WHAT TO WORK ON
Leave the pictures behind and repeat all the entries exactly.

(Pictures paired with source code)
◇ ◇ ◇ ◇ ◇ ◇ ◇

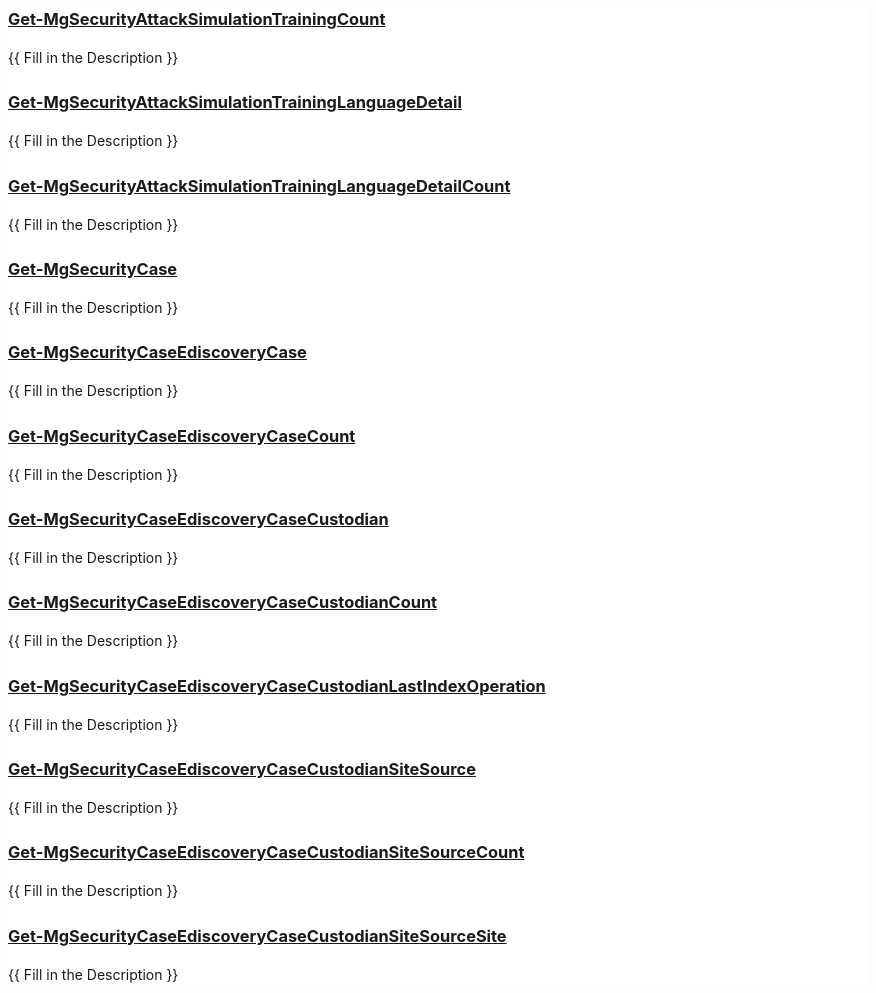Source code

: ### [Get-MgSecurityAttackSimulationTrainingCount](Get-MgSecurityAttackSimulationTrainingCount.md)
{{ Fill in the Description }}

### [Get-MgSecurityAttackSimulationTrainingLanguageDetail](Get-MgSecurityAttackSimulationTrainingLanguageDetail.md)
{{ Fill in the Description }}

### [Get-MgSecurityAttackSimulationTrainingLanguageDetailCount](Get-MgSecurityAttackSimulationTrainingLanguageDetailCount.md)
{{ Fill in the Description }}

### [Get-MgSecurityCase](Get-MgSecurityCase.md)
{{ Fill in the Description }}

### [Get-MgSecurityCaseEdiscoveryCase](Get-MgSecurityCaseEdiscoveryCase.md)
{{ Fill in the Description }}

### [Get-MgSecurityCaseEdiscoveryCaseCount](Get-MgSecurityCaseEdiscoveryCaseCount.md)
{{ Fill in the Description }}

### [Get-MgSecurityCaseEdiscoveryCaseCustodian](Get-MgSecurityCaseEdiscoveryCaseCustodian.md)
{{ Fill in the Description }}

### [Get-MgSecurityCaseEdiscoveryCaseCustodianCount](Get-MgSecurityCaseEdiscoveryCaseCustodianCount.md)
{{ Fill in the Description }}

### [Get-MgSecurityCaseEdiscoveryCaseCustodianLastIndexOperation](Get-MgSecurityCaseEdiscoveryCaseCustodianLastIndexOperation.md)
{{ Fill in the Description }}

### [Get-MgSecurityCaseEdiscoveryCaseCustodianSiteSource](Get-MgSecurityCaseEdiscoveryCaseCustodianSiteSource.md)
{{ Fill in the Description }}

### [Get-MgSecurityCaseEdiscoveryCaseCustodianSiteSourceCount](Get-MgSecurityCaseEdiscoveryCaseCustodianSiteSourceCount.md)
{{ Fill in the Description }}

### [Get-MgSecurityCaseEdiscoveryCaseCustodianSiteSourceSite](Get-MgSecurityCaseEdiscoveryCaseCustodianSiteSourceSite.md)
{{ Fill in the Description }}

◇ ◇ ◇ ◇ ◇ ◇ ◇

SOLUTION TO THE EXERCISE
Source code

: ### [Get-MgSecurityAttackSimulationTrainingCount](Get-MgSecurityAttackSimulationTrainingCount.md)
{{ Fill in the Description }}

### [Get-MgSecurityAttackSimulationTrainingLanguageDetail](Get-MgSecurityAttackSimulationTrainingLanguageDetail.md)
{{ Fill in the Description }}

### [Get-MgSecurityAttackSimulationTrainingLanguageDetailCount](Get-MgSecurityAttackSimulationTrainingLanguageDetailCount.md)
{{ Fill in the Description }}

### [Get-MgSecurityCase](Get-MgSecurityCase.md)
{{ Fill in the Description }}

### [Get-MgSecurityCaseEdiscoveryCase](Get-MgSecurityCaseEdiscoveryCase.md)
{{ Fill in the Description }}

### [Get-MgSecurityCaseEdiscoveryCaseCount](Get-MgSecurityCaseEdiscoveryCaseCount.md)
{{ Fill in the Description }}

### [Get-MgSecurityCaseEdiscoveryCaseCustodian](Get-MgSecurityCaseEdiscoveryCaseCustodian.md)
{{ Fill in the Description }}

### [Get-MgSecurityCaseEdiscoveryCaseCustodianCount](Get-MgSecurityCaseEdiscoveryCaseCustodianCount.md)
{{ Fill in the Description }}

### [Get-MgSecurityCaseEdiscoveryCaseCustodianLastIndexOperation](Get-MgSecurityCaseEdiscoveryCaseCustodianLastIndexOperation.md)
{{ Fill in the Description }}

### [Get-MgSecurityCaseEdiscoveryCaseCustodianSiteSource](Get-MgSecurityCaseEdiscoveryCaseCustodianSiteSource.md)
{{ Fill in the Description }}

### [Get-MgSecurityCaseEdiscoveryCaseCustodianSiteSourceCount](Get-MgSecurityCaseEdiscoveryCaseCustodianSiteSourceCount.md)
{{ Fill in the Description }}

### [Get-MgSecurityCaseEdiscoveryCaseCustodianSiteSourceSite](Get-MgSecurityCaseEdiscoveryCaseCustodianSiteSourceSite.md)
{{ Fill in the Description }}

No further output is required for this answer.